U.S. Marines, Tanzanians Work to Fight Illicit Trafficking
Marines.mil | Apr 01 2015
TANZANIA (March 23, 2015) – Tanzanian park rangers worked with U.S. Marines with Special-Purpose Marine Air-Ground Task Force Crisis Response-Africa to help counter illicit trafficking throughout the country.
A team of approximately 15 Marines and Sailors taught the park rangers operation orders and land navigation skills at the Selous Game Reserve in Matambwe, Tanzania, March 9-11, 2015. The park rangers learned the Marines' method of writing operations orders and rehearsed writing their own orders, ultimately leading them through a simulated reconnaissance patrol and land navigation exercise.
"We wanted to teach a concise way to convey all the information in order to complete a mission," said SSgt Frederick Volz II, the staff-noncommissioned officer in charge of Security Cooperation Team-6, the group tasked with conducting these courses.
The park rangers broke into five squads and wrote their order together before briefing a Marine who acted as a squad advisor during the patrol.
"One of our most important methods is breaking down the large group of Tanzanians into eight or nine-man squads per one or two Marines. This allows more of a collaboration of ideas to flow back and forth, rather than just having a Marine teaching," said Volz.
After, the park rangers received a class on land navigation. The Marines, Sailors and Park Rangers then applied their knowledge by conducting a land navigation exercise, patrolling their way from one objective to the next, utilizing training from earlier courses.
"Not only were they conducting land navigation, but they had the opportunity to practice the patrolling skills we taught last week.
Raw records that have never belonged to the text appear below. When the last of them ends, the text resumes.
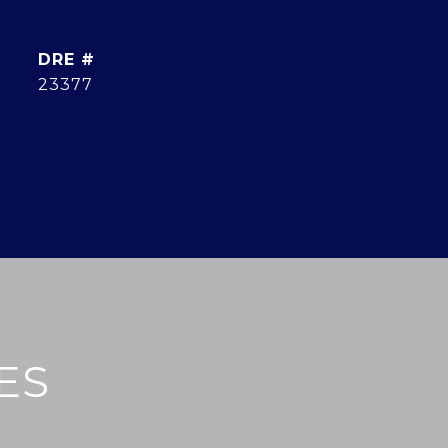
DRE #
23377
ES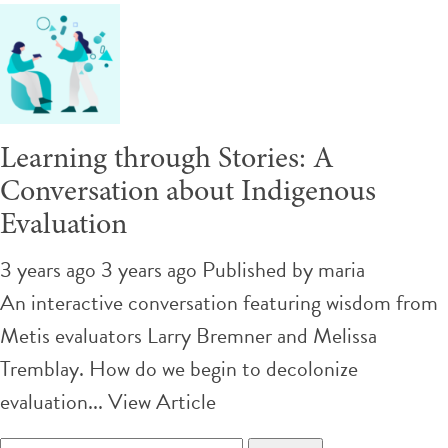
Learning through Stories: A
Conversation about Indigenous
Evaluation
3 years ago 3 years ago
Published by
maria
An interactive conversation featuring wisdom from
Metis evaluators Larry Bremner and Melissa
Tremblay. How do we begin to decolonize
evaluation...
View Article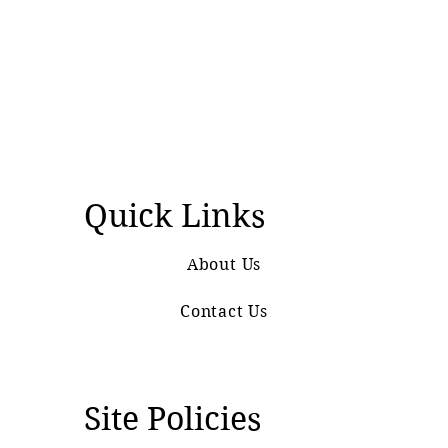
Quick Links
About Us
Contact Us
Site Policies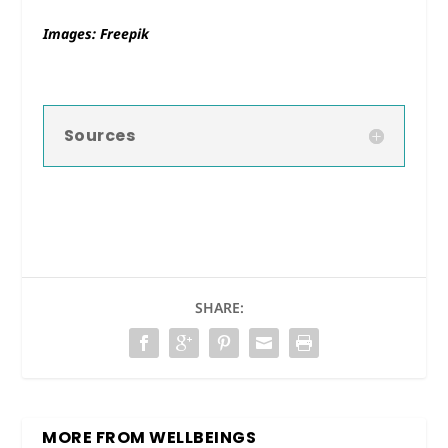
Images: Freepik
Sources
SHARE:
MORE FROM WELLBEINGS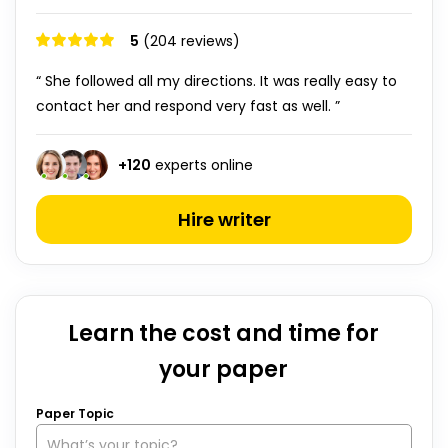
5
(204 reviews)
“ She followed all my directions. It was really easy to
contact her and respond very fast as well. ”
+
120
experts online
Hire writer
Learn the cost and time for
your paper
Paper Topic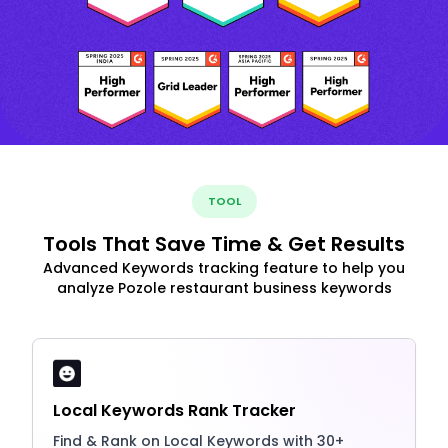
TOOL
Tools That Save Time & Get Results
Advanced Keywords tracking feature to help you
analyze Pozole restaurant business keywords
Local Keywords Rank Tracker
Find & Rank on Local Keywords with 30+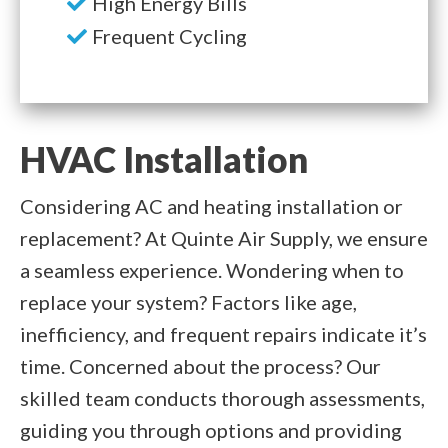
High Energy Bills
Frequent Cycling
HVAC Installation
Considering AC and heating installation or
replacement? At Quinte Air Supply, we ensure
a seamless experience. Wondering when to
replace your system? Factors like age,
inefficiency, and frequent repairs indicate it’s
time. Concerned about the process? Our
skilled team conducts thorough assessments,
guiding you through options and providing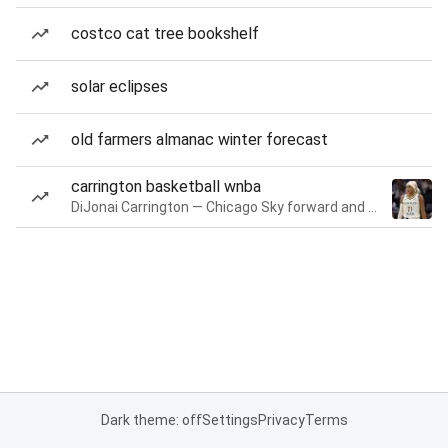
costco cat tree bookshelf
solar eclipses
old farmers almanac winter forecast
carrington basketball wnba
DiJonai Carrington — Chicago Sky forward and guard
Dark theme: off
Settings
Privacy
Terms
Throughout our training, they are reinforcing techniques they have learned previously," said Volz.
The training, scheduled to end on March 27, not only offers the Tanzanians an opportunity to learn from the Marines and Sailors, it allows the rangers to show the U.S. Service members a new culture and enhance their own proficiency as leaders and mentors.
"Even though we're here to teach the park rangers our methods, we're still learning a lot from them, too," said Volz. "We don't expect them to take our methods and copy them exactly, but we hope they can adjust them as needed to fulfill their own obligations."